PROBLEM REQUIREMENTS: In the listing below, find the line with "pyautogui.moveTo(348, 209)" and the line with "pyautogui.scroll(2, 627, 281)", then return them and every line between them exactly, minus the pictures.

TASK DATA:
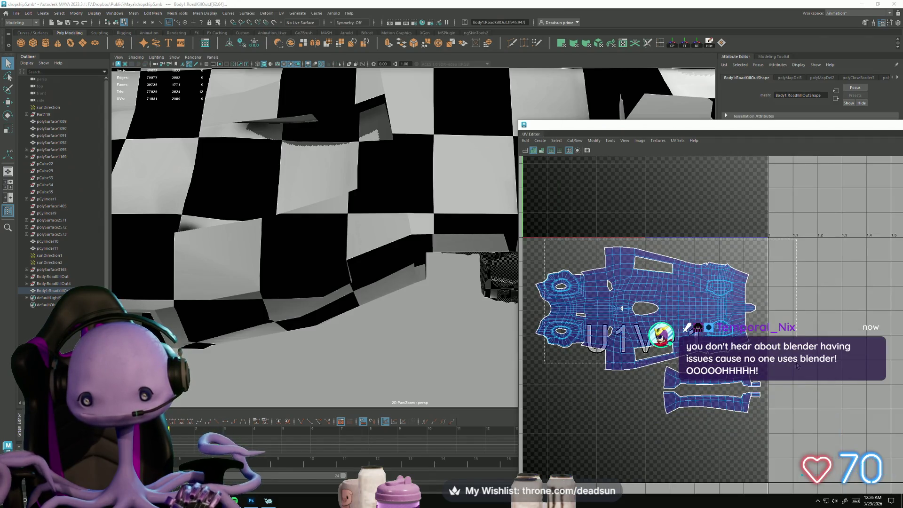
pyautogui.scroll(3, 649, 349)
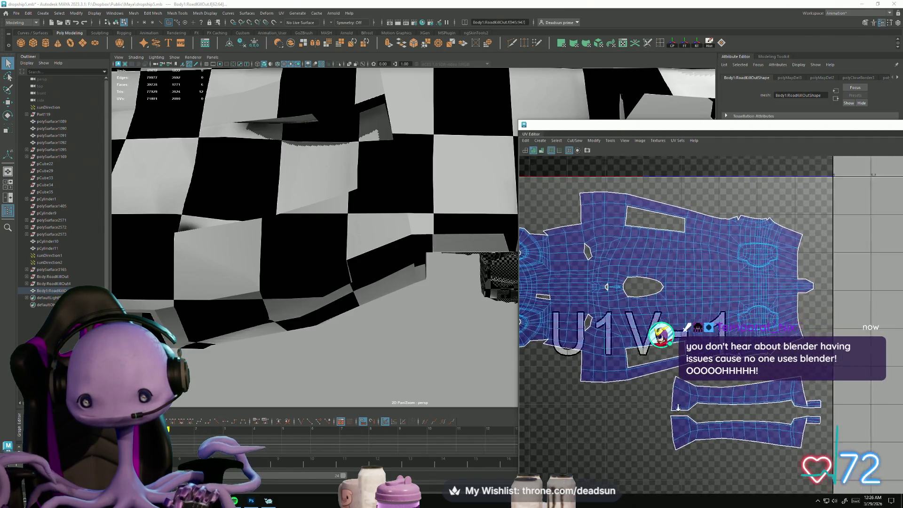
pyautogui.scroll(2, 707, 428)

--

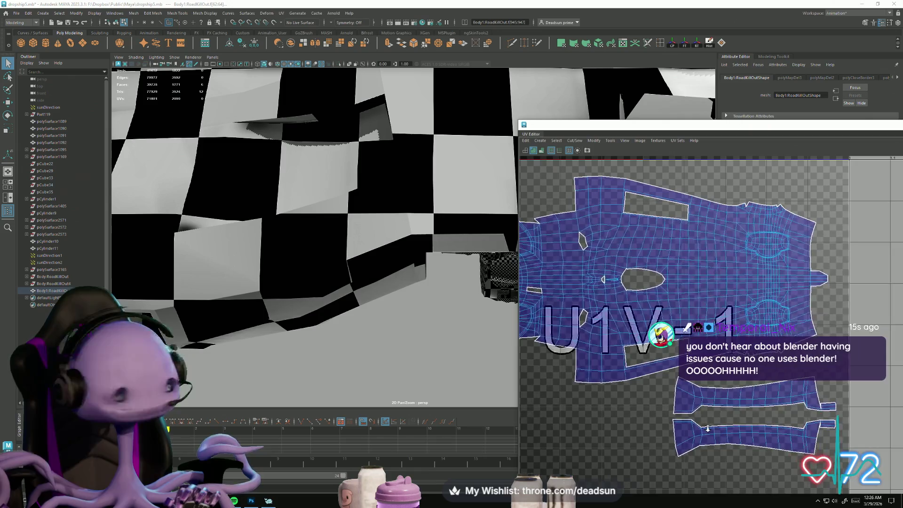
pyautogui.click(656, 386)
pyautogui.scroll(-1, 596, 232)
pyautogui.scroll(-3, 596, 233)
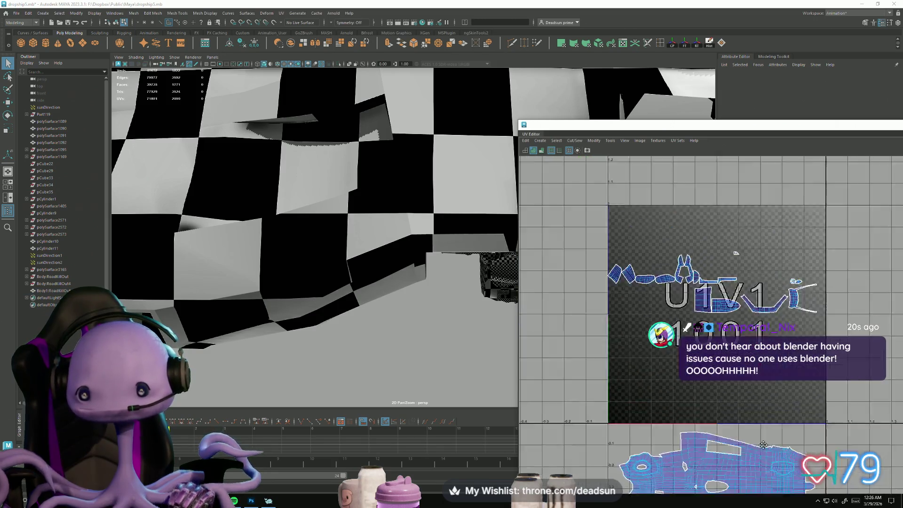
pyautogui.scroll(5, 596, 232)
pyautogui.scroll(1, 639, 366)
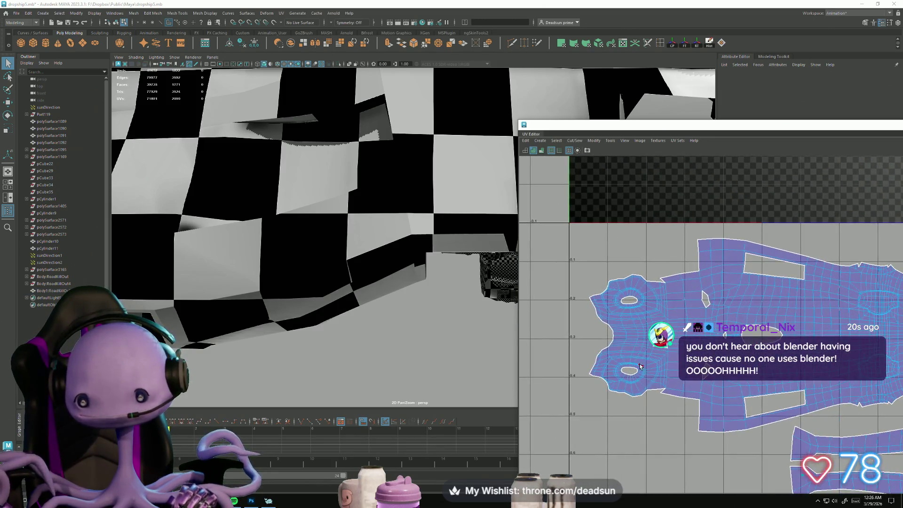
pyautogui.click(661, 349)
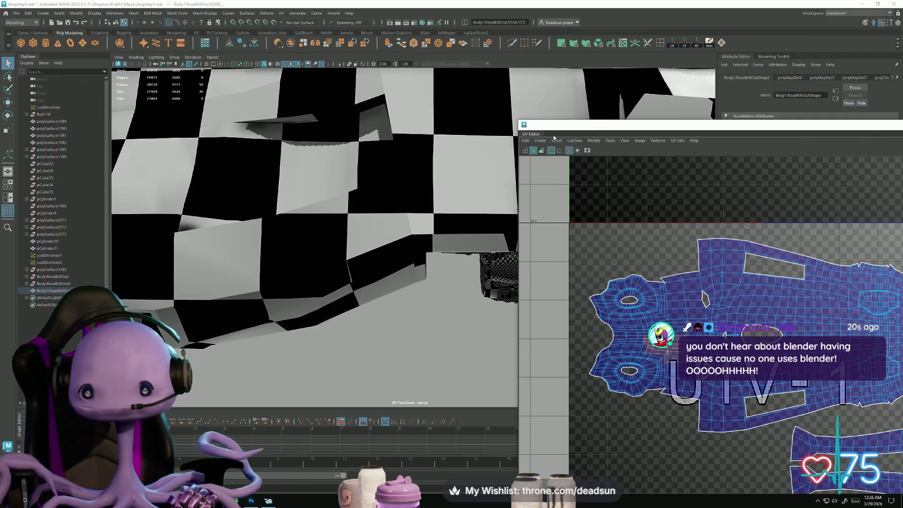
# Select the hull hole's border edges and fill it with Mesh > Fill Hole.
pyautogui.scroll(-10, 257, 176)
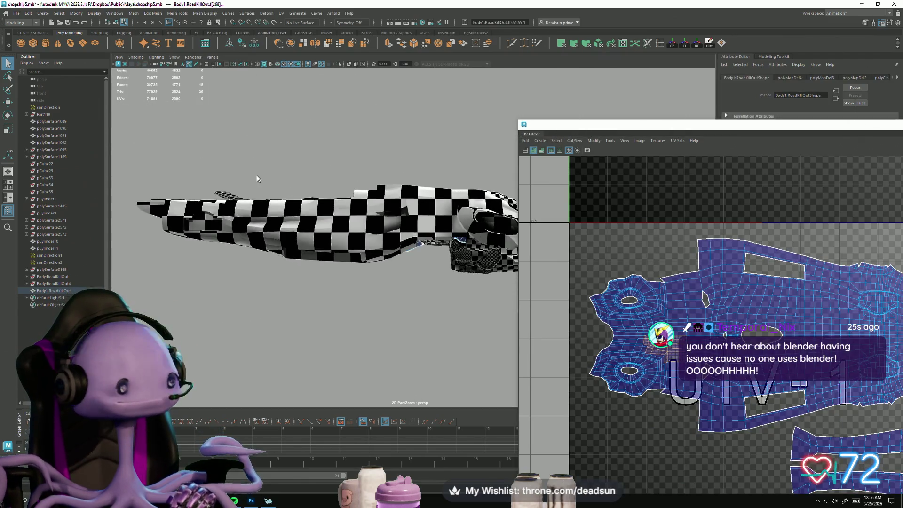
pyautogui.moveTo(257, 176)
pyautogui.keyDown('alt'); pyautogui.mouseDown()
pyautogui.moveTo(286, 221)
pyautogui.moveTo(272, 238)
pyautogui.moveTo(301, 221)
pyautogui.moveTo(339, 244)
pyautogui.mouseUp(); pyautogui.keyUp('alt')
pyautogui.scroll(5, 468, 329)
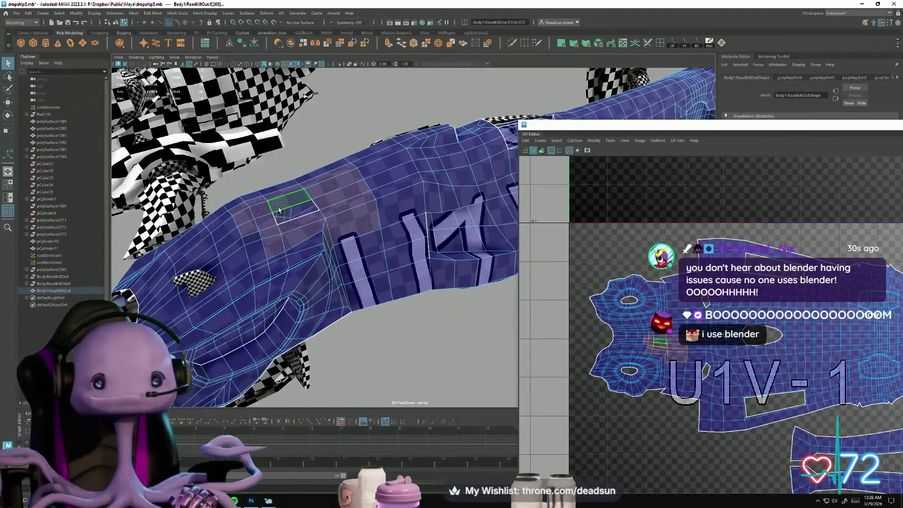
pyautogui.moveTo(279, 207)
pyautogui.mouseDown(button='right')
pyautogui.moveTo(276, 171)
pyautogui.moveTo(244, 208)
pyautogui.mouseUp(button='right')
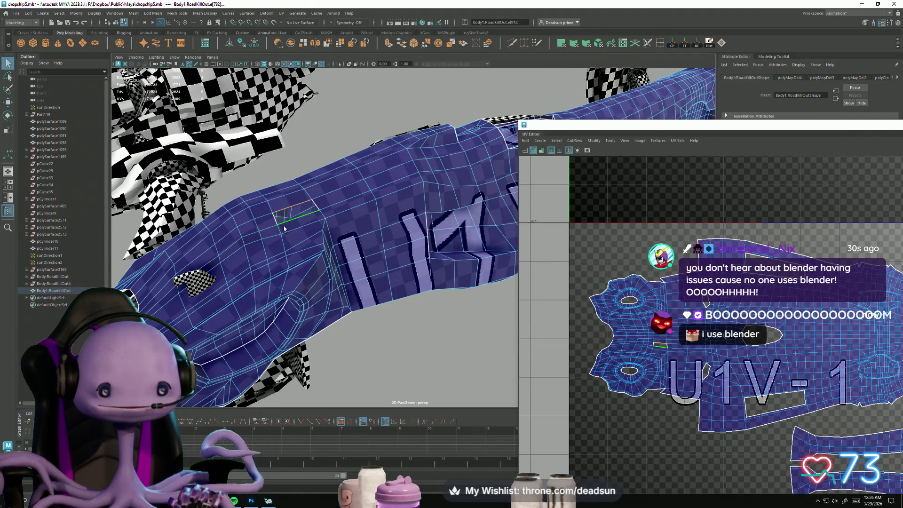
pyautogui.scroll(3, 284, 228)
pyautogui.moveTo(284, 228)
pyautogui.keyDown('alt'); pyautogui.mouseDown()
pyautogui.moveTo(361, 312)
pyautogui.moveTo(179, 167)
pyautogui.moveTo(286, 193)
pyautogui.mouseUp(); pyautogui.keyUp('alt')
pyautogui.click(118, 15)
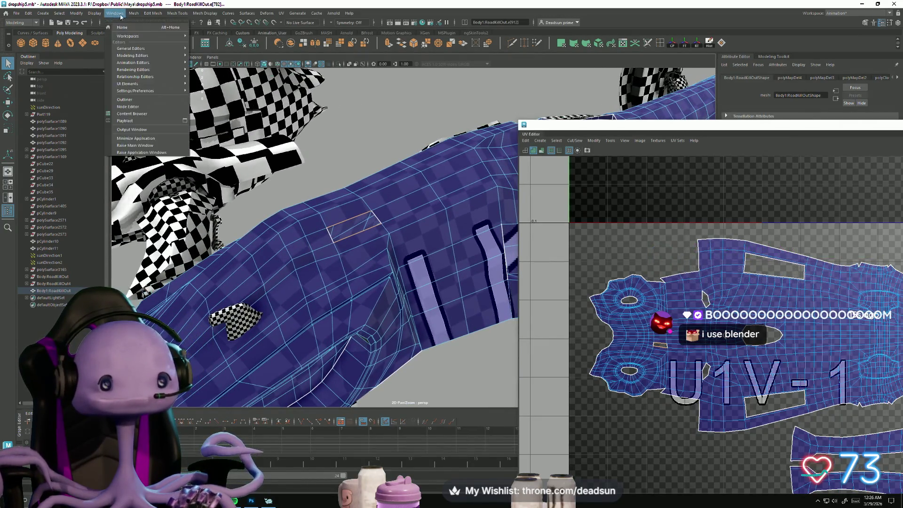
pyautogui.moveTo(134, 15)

--

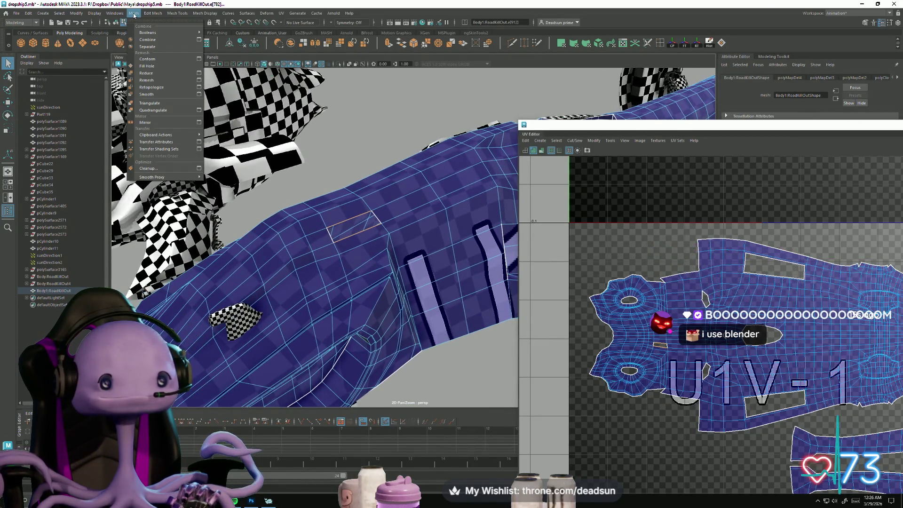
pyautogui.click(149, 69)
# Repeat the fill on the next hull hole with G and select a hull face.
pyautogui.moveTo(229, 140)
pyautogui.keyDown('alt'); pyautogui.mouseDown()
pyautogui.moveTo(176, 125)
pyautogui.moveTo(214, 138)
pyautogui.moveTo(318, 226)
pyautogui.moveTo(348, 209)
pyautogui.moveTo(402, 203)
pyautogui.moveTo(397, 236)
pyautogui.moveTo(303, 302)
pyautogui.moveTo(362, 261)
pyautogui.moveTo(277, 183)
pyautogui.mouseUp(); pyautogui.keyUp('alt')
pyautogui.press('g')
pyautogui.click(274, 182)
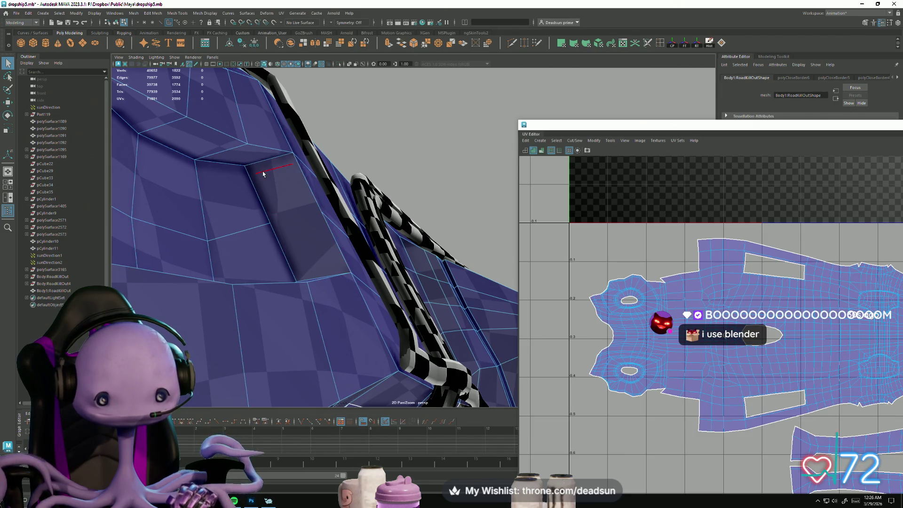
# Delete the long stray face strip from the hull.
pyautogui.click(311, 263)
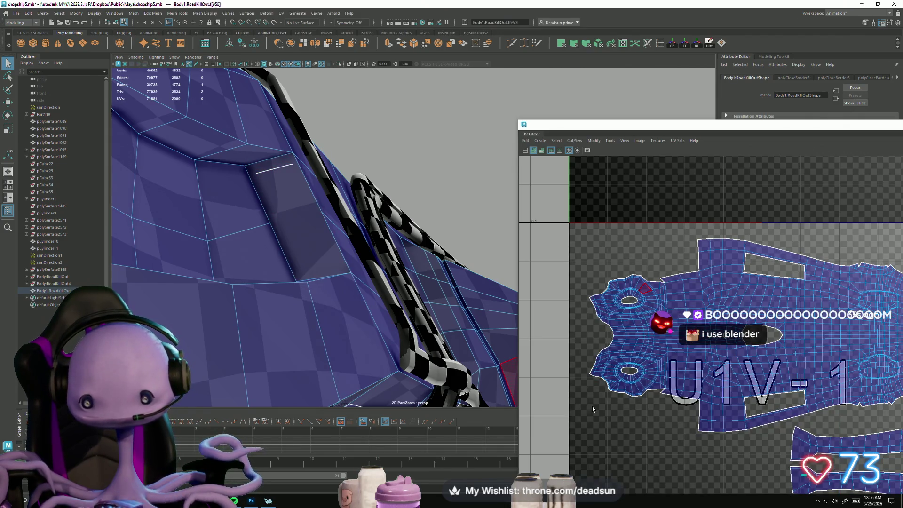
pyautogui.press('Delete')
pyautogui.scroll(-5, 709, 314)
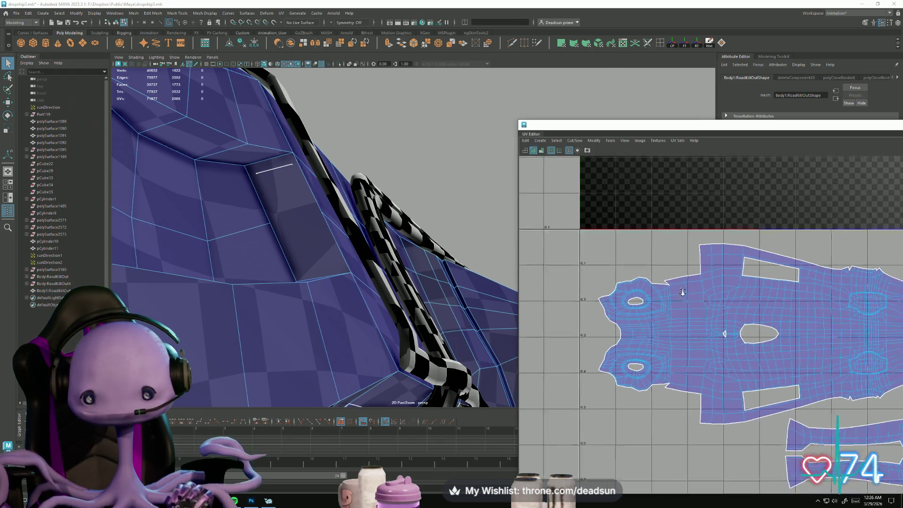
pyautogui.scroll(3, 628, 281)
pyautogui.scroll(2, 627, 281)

EXERCISE RESPONSE:
pyautogui.moveTo(348, 209)
pyautogui.moveTo(402, 203)
pyautogui.moveTo(397, 236)
pyautogui.moveTo(303, 302)
pyautogui.moveTo(362, 261)
pyautogui.moveTo(277, 183)
pyautogui.mouseUp(); pyautogui.keyUp('alt')
pyautogui.press('g')
pyautogui.click(274, 182)
# Delete the long stray face strip from the hull.
pyautogui.click(311, 263)
pyautogui.press('Delete')
pyautogui.scroll(-5, 709, 314)
pyautogui.scroll(3, 628, 281)
pyautogui.scroll(2, 627, 281)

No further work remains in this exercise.